The current systems for food production, transportation, and storage involves a lot of waste—including food waste and resource waste. How can technology make a difference in these systems to reduce waste in all its forms? It’s a question worth answering and a problem worth solving, because in the U.S. alone, food waste is estimated by the USDA to be 30-40% of the food supply.

The USDA estimates that a 31% rate of food loss at the retail and consumer levels equals about 133 billion pounds of food, valued at $161 billion. Imagine all the inputs that went into the production, transportation, preparation, storage, and disposal of that discarded food. If governments, industries, and citizens truly want to increase their sustainability, they ought to look no further than cutting down on waste in the agriculture and food supply chain.

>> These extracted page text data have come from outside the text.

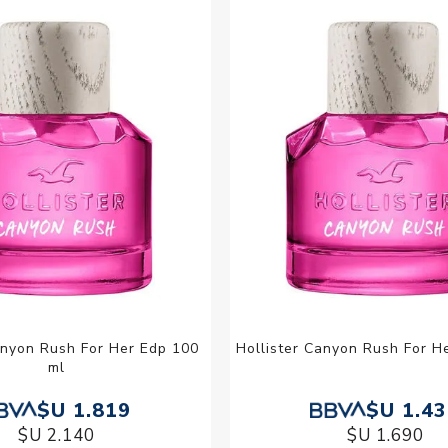
Acc
Cos
anyon Rush For Her Edp 100
Hollister Canyon Rush For H
ml
$U 1.819
$U 1.4
$U 2.140
$U 1.690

Michael Abramov, CEO of Keylabs, Keymakr’s SaaS platform, says the transportation of food across long distances requires significant energy, predominantly derived from fossil fuels, and this contributes to high energy consumption and greenhouse gas emissions. “During transportation, perishable foods are exposed to temperature fluctuations, humidity changes, and physical damage, leading to spoilage and waste,” he says. “This not only exacerbates food scarcity but also contributes to environmental pollution and resource wastage.”

Implementing sustainable technologies in agriculture and food production is essential for mitigating this problem and minimizing waste and energy use. Abramov lists precision agriculture, smart irrigation, waste reduction and resource recovery, and digital technologies and data analytics as categories in which technology is beginning to make a huge difference.

“Remote sensing and aerial imagery […] provide high-resolution data on crop health, soil moisture, and nutrient levels, allowing farmers to identify problem areas and optimize the application of fertilizers, pesticides, and water, thus reducing waste and energy use,” Abramov explains. He also lists drones, autonomous vehicles, and VRT (variable rate technology) systems, which collect and leverage realtime data to reduce waste, within the precision ag umbrella.

Within smart irrigation, Abramov highlights soil moisture sensors, which can reduce not only water waste but also energy consumption associated with irrigation, and weather-based irrigation scheduling, a technology that leverages weather data and crop water requirements to minimize water and energy use.

“Blockchain and traceability solutions […] enable transparency and traceability throughout the food supply chain, reducing food waste by improving inventory management and allowing for better decisionmaking,” he adds. “(And) AI (artificial intelligence) algorithms can analyze vast amounts of data, identifying trends and patterns to optimize resource allocation, waste management, and energy consumption in agriculture and food production.”

The process toward a smarter, more connected food system is already underway, but it will take significant investment and time before these technologies can fully revolutionize the industry. In the future, with the help of technology, hopefully the percentage of food wasted will be much lower than the current 30-40%.